━━━━━ GIVEN ENTRIES
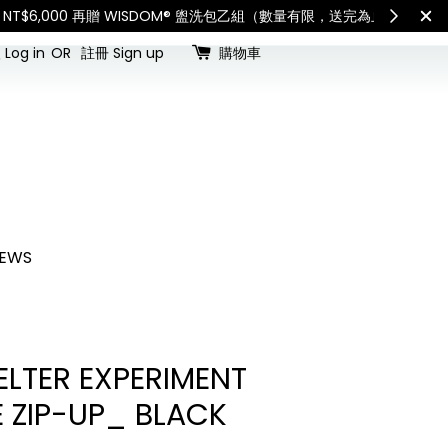
查看國內宅配最新公告
Int
Log in
OR
註冊 Sign up
購物車
EWS
LTER EXPERIMENT
E ZIP-UP_ BLACK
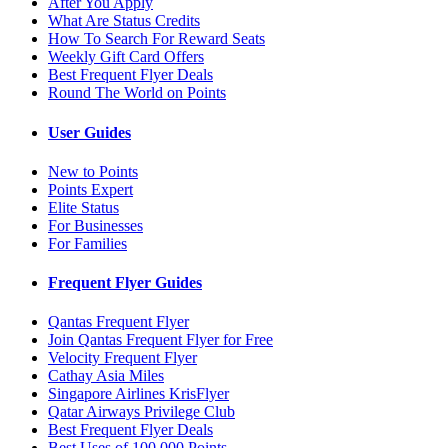
After You Apply
What Are Status Credits
How To Search For Reward Seats
Weekly Gift Card Offers
Best Frequent Flyer Deals
Round The World on Points
User Guides
New to Points
Points Expert
Elite Status
For Businesses
For Families
Frequent Flyer Guides
Qantas Frequent Flyer
Join Qantas Frequent Flyer for Free
Velocity Frequent Flyer
Cathay Asia Miles
Singapore Airlines KrisFlyer
Qatar Airways Privilege Club
Best Frequent Flyer Deals
Best Uses of 100,000 Points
━━━━━━━━━━
## EXERCISE REQUIREMENTS:
Among the lines of the entries above, count those containing the string "Status". Write the number alone.

## REPLY TO THE TASK:
2